Desafios para a educação da população indígena no Brasil

Enviada em 08/09/2019

Hoje em dia, a educação no Brasil é tida como um recurso de extrema importância na política dos nossos governantes e nas prioridades da população. Apesar, o desenvolvimento desta categoria se mostra debilitado pelo acesso de certos grupos. Por exemplo em regiões mais pobres, a situação social dos grupos que ali habitam é mais favorável a recusa de procura de um ensino mais avançado, muitos deles terminando a escola mais cedo para ajudar na economia doméstica de seus lares ou em outros casos, para entrar em grupos criminosos organizados.
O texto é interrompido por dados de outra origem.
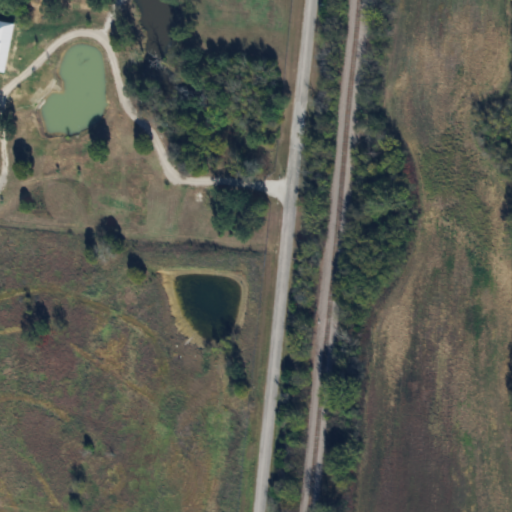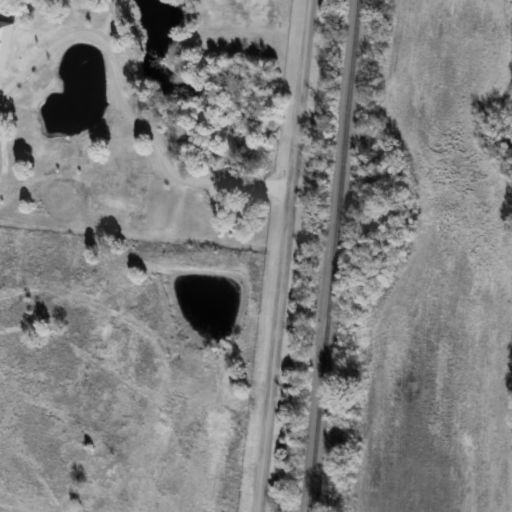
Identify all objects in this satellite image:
road: (92, 37)
road: (283, 256)
railway: (332, 256)
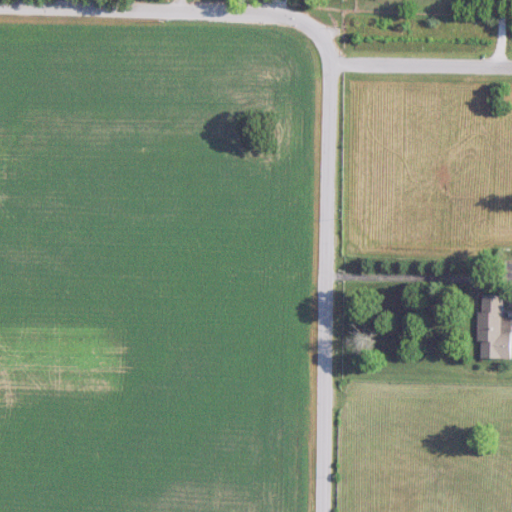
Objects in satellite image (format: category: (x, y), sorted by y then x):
road: (138, 6)
road: (178, 6)
road: (502, 34)
road: (353, 67)
road: (443, 68)
road: (331, 110)
road: (420, 280)
building: (494, 329)
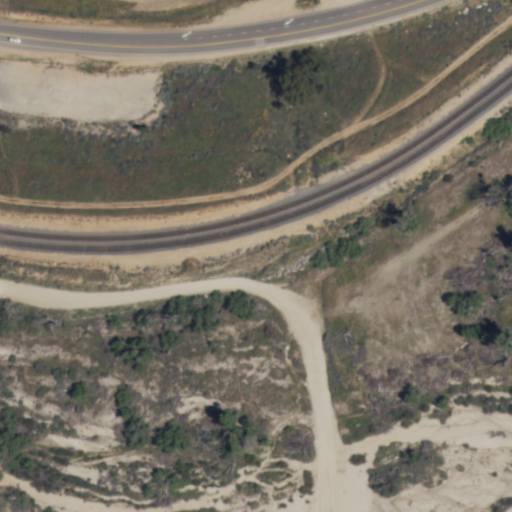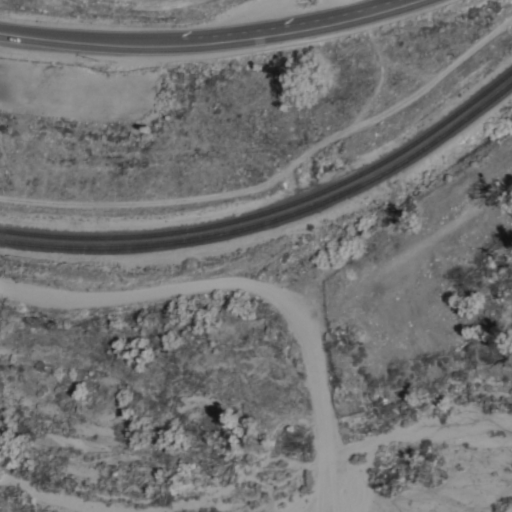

A situação dos grupos indígenas é mais complicado. Grandes porções das áreas indígenas e de áreas de maioria ameríndia são relativamente isoladas dos centros urbanos e de difusão de conhecimento, contribuindo para a piora da educação dos grupos que vivem nestas regiões. Os que vivem mais próximos de  regiões de grande concentração de pessoas, seguem por uma educação de qualidade variando de baixa a mediana, a maioria optando pelo ensino público ou pelas oportunidades de cotas oferecidas pelo estado ou por simples falta de renda básica para entrar em um colégio particular.

Ainda, o problema do isolamento das comunidades persiste. Com mais de 8,5 milhões de quilômetros quadrados e dezenas de grupos ainda não tocados pela mão civilizatória, o país não possui a infraestrutura adequada para alcançar os cantos remotos da nação (primariamente a Amazônia). Precisaríamos de investimentos massivos na interligação destas regiões intocadas pelos olhos alheios para o desenvolvimento destas regiões. O turismo seria uma boa justificativa para estes, trazendo novos conhecimentos e levando os conhecimentos nativos para o exterior. Até lá, a população nativa do país, antecessora até do próprio país, continuará isolada, excluída e sem uma educação que leve o progresso às regiões mais necessitadas e subdesenvolvidas da nação.